Azizi’s IT Transformation program enhances operational efficiency

Azizi Developments has announced that its IT Transformation Program, which is part of its Digital Business Transformation Program, has achieved hard savings of 63 per cent as well as reduced its IT Cost per Employee from USD 2,831 to USD 2,051.

Dr Syed Mahsud Ali, Chief Information Officer at Azizi Developments, said: “Our IT Transformation Program was launched during the new-normal, but our team was already remarkably productive during the initial stages of the pandemic, as we were well prepared for the WFH (work from home) situation, allowing us to work outstandingly time- and cost-efficiently. We were successful in forecasting the impacts and the resulting needs of the pandemic, as well as the upcoming challenges, at least 3 weeks before the lockdown was actually implemented. This preparedness from an IT point-of-view enabled the entire organization to operate smoothly throughout, all while getting more work done at substantially lower costs.”
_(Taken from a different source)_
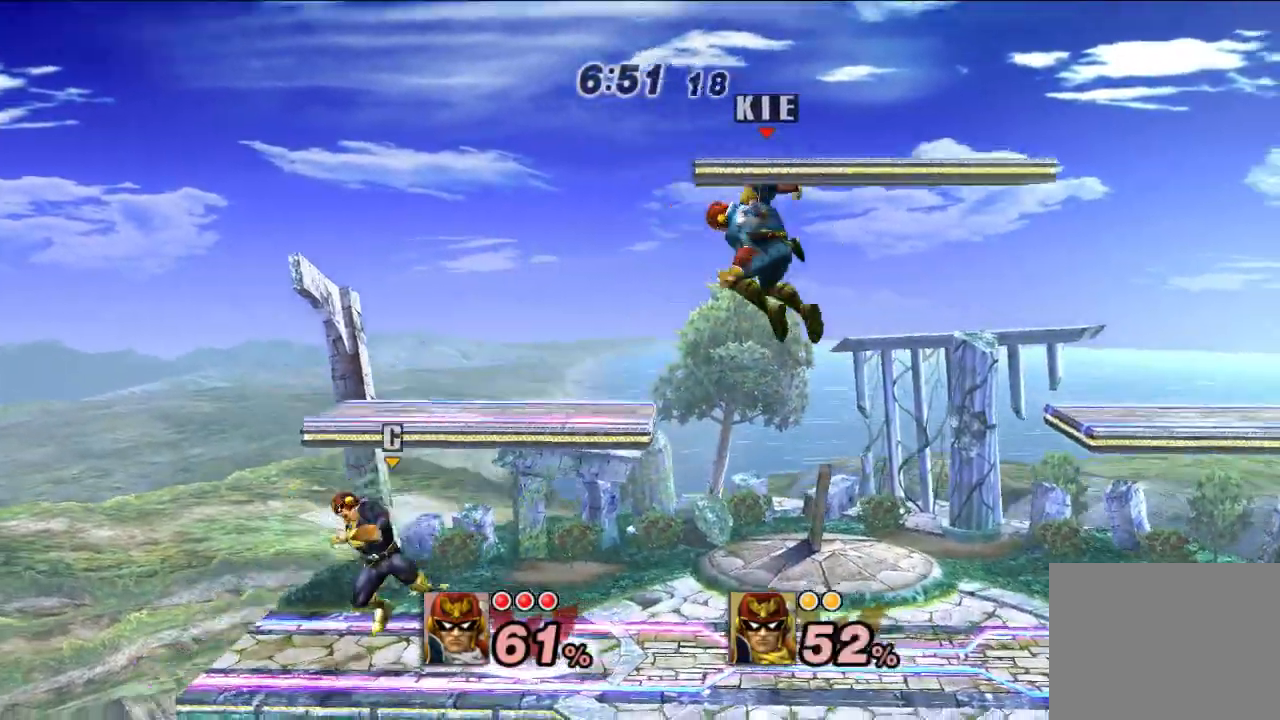
{"buttons": [], "left_stick": "up-right", "right_stick": "center", "events": [[183, "X", "down"], [267, "X", "up"], [400, "left_stick", "up-right"]]}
He added, “Effective communication through virtual means enabled us to expedite the process of planning and executing our projects accordingly. It also helped us keep track of the processes and enabled us to make sure everything done was in scope and in budget. We are pleased to announce that we also achieved an average project ROI of 29 per cent throughout this program.”

The transformational program consisted of six projects including cloud infrastructure, cybersecurity enhancements, information risk assessments, network operation centre scalability, and robotic process automation. It was designed to enhance the overall performance while mitigating the risks involved for a better performing year.

Azizi Developments Digital Business Transformation Program aims to enhance operational efficiency to improve both products and services for its investors and end-users. Those purchasing units from Azizi now benefit from faster turnaround and response times, enhanced convenience, higher ROIs on their properties, and more.